__MATERIALS PROVIDED__:
◆ ◆ ◆ ◆

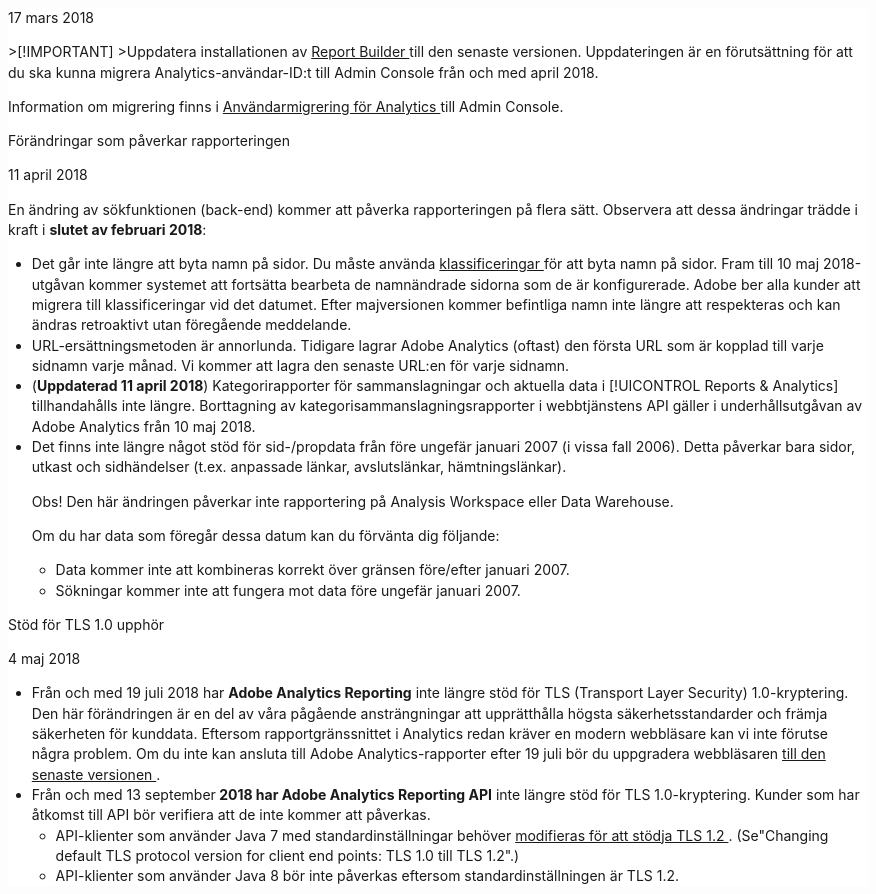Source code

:    <td colname="col02"> <p>17 mars 2018 </p> </td> 
   <td colname="col2"> <p> 
   &gt;[!IMPORTANT] &gt;Uppdatera installationen av <a href="https://marketing.adobe.com/resources/help/en_US/arb/t_install_arb.html" format="html" scope="external"> Report Builder </a> till den senaste versionen. Uppdateringen är en förutsättning för att du ska kunna migrera Analytics-användar-ID:t till Admin Console från och med april 2018. </p> </p> <p>Information om migrering finns i <a href="https://marketing.adobe.com/resources/help/en_US/experience-cloud/admin-console/analytics-migration/" format="https" scope="external"> Användarmigrering för Analytics </a> till Admin Console.
   </td> 
  </tr> 
  <tr> 
   <td colname="col1"> <p>Förändringar som påverkar rapporteringen </p> </td> 
   <td colname="col02"> <p>11 april 2018 </p> </td> 
   <td colname="col2"> <p>En ändring av sökfunktionen (back-end) kommer att påverka rapporteringen på flera sätt. Observera att dessa ändringar trädde i kraft i <b>slutet av februari 2018</b>: </p> 
    <ul id="ul_7515E2E79FD94B8F8DFF4C2DBB9E6A84"> 
     <li id="li_F37C29245E064716AE2F3AC9C20A77BC"> Det går inte längre att byta namn på sidor. Du måste använda <a href="https://marketing.adobe.com/resources/help/en_US/reference/classifications.html" format="html" scope="external"> klassificeringar </a> för att byta namn på sidor. Fram till 10 maj 2018-utgåvan kommer systemet att fortsätta bearbeta de namnändrade sidorna som de är konfigurerade. Adobe ber alla kunder att migrera till klassificeringar vid det datumet. Efter majversionen kommer befintliga namn inte längre att respekteras och kan ändras retroaktivt utan föregående meddelande. </li> 
     <li id="li_14CAB45EC2F2490BB6C8A912C66BB77C"> URL-ersättningsmetoden är annorlunda. Tidigare lagrar Adobe Analytics (oftast) den första URL som är kopplad till varje sidnamn varje månad. Vi kommer att lagra den senaste URL:en för varje sidnamn. </li> 
     <li id="li_E46207F194134AEA86F5CB2C8F26C76C">(<b>Uppdaterad 11 april 2018</b>) Kategorirapporter för sammanslagningar och aktuella data i [!UICONTROL Reports &amp; Analytics] tillhandahålls inte längre. Borttagning av kategorisammanslagningsrapporter i webbtjänstens API gäller i underhållsutgåvan av Adobe Analytics från 10 maj 2018. </li> 
     <li id="li_C699A0328CFD4AC4839C481710FE29AA"> Det finns inte längre något stöd för sid-/propdata från före ungefär januari 2007 (i vissa fall 2006). Detta påverkar bara sidor, utkast och sidhändelser (t.ex. anpassade länkar, avslutslänkar, hämtningslänkar). <p>Obs!  Den här ändringen påverkar inte rapportering på <span class="uicontrol"> Analysis Workspace</span> eller Data Warehouse. </p> <p>Om du har data som föregår dessa datum kan du förvänta dig följande: </p> 
      <ul id="ul_7CC6A7455BAF4ADCB7A626F2BB8A45B6"> 
       <li id="li_07D957DE7D6D4458AEA8B30910A8E8F9">Data kommer inte att kombineras korrekt över gränsen före/efter januari 2007. </li> 
       <li id="li_96D1DF439E2842AE9E2FCF951ADFA9FB">Sökningar kommer inte att fungera mot data före ungefär januari 2007. </li> 
      </ul> </li> 
    </ul> </td> 
  </tr> 
  <tr> 
   <td colname="col1"> <p>Stöd för TLS 1.0 upphör </p> </td> 
   <td colname="col02"> <p>4 maj 2018 </p> </td> 
   <td colname="col2"> 
    <ul id="ul_AB20C538470D490298CEEEC586E78DFE"> 
     <li id="li_4B1B15B5CD4E48408AD180A868E4FDCF">Från och med 19 juli 2018 har <b>Adobe Analytics Reporting</b> inte längre stöd för TLS (Transport Layer Security) 1.0-kryptering. Den här förändringen är en del av våra pågående ansträngningar att upprätthålla högsta säkerhetsstandarder och främja säkerheten för kunddata. Eftersom rapportgränssnittet i Analytics redan kräver en modern webbläsare kan vi inte förutse några problem. Om du inte kan ansluta till Adobe Analytics-rapporter efter 19 juli bör du uppgradera webbläsaren <a href="https://marketing.adobe.com/resources/help/en_US/sc/user/requirements.html" format="html" scope="external"> till den senaste versionen </a>. </li> 
     <li id="li_2D362B576BB44F7AB607BAC83E82FDF1">Från och med 13 september<b> 2018 har Adobe Analytics Reporting API</b> inte längre stöd för TLS 1.0-kryptering. Kunder som har åtkomst till API bör verifiera att de inte kommer att påverkas. 
      <ul id="ul_7AF48F929BEB452B86B9FD1ED384417F"> 
       <li id="li_1FDA77D1F1674330993108E177BA98BE">API-klienter som använder Java 7 med standardinställningar behöver <a href="https://www.java.com/en/configure_crypto.html" format="html" scope="external"> modifieras för att stödja TLS 1.2 </a>. (Se"Changing default TLS protocol version for client end points: TLS 1.0 till TLS 1.2".) </li> 
       <li id="li_F949D2E426464752A115492480CA5AEC">API-klienter som använder Java 8 bör inte påverkas eftersom standardinställningen är TLS 1.2. </li> 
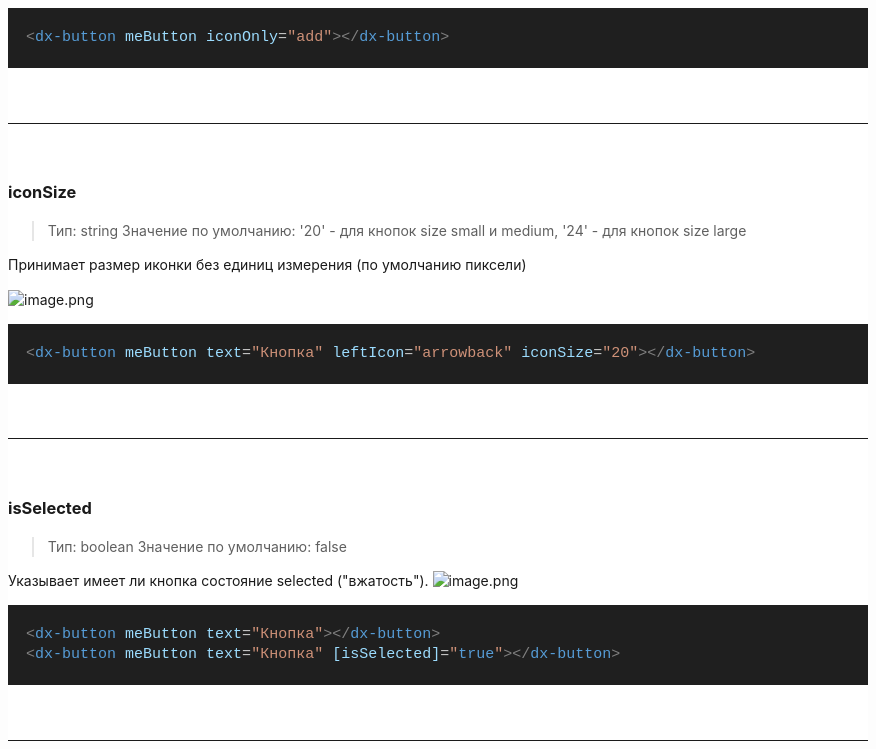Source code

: <DIV style="color: #cccccc;background-color: #1f1f1f;font-family: Consolas, 'Courier New', monospace;font-weight: normal;font-size: 15px;line-height: 20px;white-space: pre"><br><DIV><SPAN style="color: #cccccc">&#160; </SPAN><SPAN style="color: #808080">&lt;</SPAN><SPAN style="color: #569cd6">dx-button</SPAN><SPAN style="color: #cccccc"> </SPAN><SPAN style="color: #9cdcfe">meButton</SPAN><SPAN style="color: #cccccc"> </SPAN><SPAN style="color: #9cdcfe">iconOnly</SPAN><SPAN style="color: #cccccc">=</SPAN><SPAN style="color: #ce9178">"add"</SPAN><SPAN style="color: #808080">&gt;&lt;/</SPAN><SPAN style="color: #569cd6">dx-button</SPAN><SPAN style="color: #808080">&gt;</SPAN></DIV><br></DIV>
<br><br>

---

<br>

<h3 id="iconsize">iconSize</h3>

> Тип: string
> Значение по умолчанию:
> '20' - для кнопок size small и medium, '24' - для кнопок size large

Принимает размер иконки без единиц измерения (по умолчанию пиксели)

![image.png](/.attachments/image-ee8452a6-bf58-4768-be16-8c4c3c47a6a0.png)

<DIV style="color: #cccccc;background-color: #1f1f1f;font-family: Consolas, 'Courier New', monospace;font-weight: normal;font-size: 15px;line-height: 20px;white-space: pre"><br><DIV><SPAN style="color: #cccccc">&#160; </SPAN><SPAN style="color: #808080">&lt;</SPAN><SPAN style="color: #569cd6">dx-button</SPAN><SPAN style="color: #cccccc"> </SPAN><SPAN style="color: #9cdcfe">meButton</SPAN><SPAN style="color: #cccccc"> </SPAN><SPAN style="color: #9cdcfe">text</SPAN><SPAN style="color: #cccccc">=</SPAN><SPAN style="color: #ce9178">"Кнопка"</SPAN><SPAN style="color: #cccccc"> </SPAN><SPAN style="color: #9cdcfe">leftIcon</SPAN><SPAN style="color: #cccccc">=</SPAN><SPAN style="color: #ce9178">"arrowback"</SPAN><SPAN style="color: #cccccc"> </SPAN><SPAN style="color: #9cdcfe">iconSize</SPAN><SPAN style="color: #cccccc">=</SPAN><SPAN style="color: #ce9178">"20"</SPAN><SPAN style="color: #808080">&gt;&lt;/</SPAN><SPAN style="color: #569cd6">dx-button</SPAN><SPAN style="color: #808080">&gt;</SPAN></DIV><br></DIV>
<br><br>

---

<br>
<h3 id="isselected">isSelected</h3>

> Тип: boolean
> Значение по умолчанию: false

Указывает имеет ли кнопка состояние selected ("вжатость").
![image.png](/.attachments/image-04902139-0229-4991-ac91-34253e6a3c80.png)

<DIV style="color: #cccccc;background-color: #1f1f1f;font-family: Consolas, 'Courier New', monospace;font-weight: normal;font-size: 15px;line-height: 20px;white-space: pre"><br><DIV><SPAN style="color: #cccccc">&#160; </SPAN><SPAN style="color: #808080">&lt;</SPAN><SPAN style="color: #569cd6">dx-button</SPAN><SPAN style="color: #cccccc"> </SPAN><SPAN style="color: #9cdcfe">meButton</SPAN><SPAN style="color: #cccccc"> </SPAN><SPAN style="color: #9cdcfe">text</SPAN><SPAN style="color: #cccccc">=</SPAN><SPAN style="color: #ce9178">"Кнопка"</SPAN><SPAN style="color: #808080">&gt;&lt;/</SPAN><SPAN style="color: #569cd6">dx-button</SPAN><SPAN style="color: #808080">&gt;</SPAN></DIV><DIV><SPAN style="color: #cccccc">&#160; </SPAN><SPAN style="color: #808080">&lt;</SPAN><SPAN style="color: #569cd6">dx-button</SPAN><SPAN style="color: #cccccc"> </SPAN><SPAN style="color: #9cdcfe">meButton</SPAN><SPAN style="color: #cccccc"> </SPAN><SPAN style="color: #9cdcfe">text</SPAN><SPAN style="color: #cccccc">=</SPAN><SPAN style="color: #ce9178">"Кнопка"</SPAN><SPAN style="color: #cccccc"> </SPAN><SPAN style="color: #9cdcfe">[isSelected]</SPAN><SPAN style="color: #cccccc">=</SPAN><SPAN style="color: #ce9178">"</SPAN><SPAN style="color: #569cd6">true</SPAN><SPAN style="color: #ce9178">"</SPAN><SPAN style="color: #808080">&gt;&lt;/</SPAN><SPAN style="color: #569cd6">dx-button</SPAN><SPAN style="color: #808080">&gt;</SPAN></DIV><br></DIV>
<br><br>

---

◆ ◆ ◆ ◆

__EXERCISE__:
For the word "rapporteringen", state the number of lines in the listing that contain it and nothing further.

__SOLUTION TO THIS EXERCISE__:
2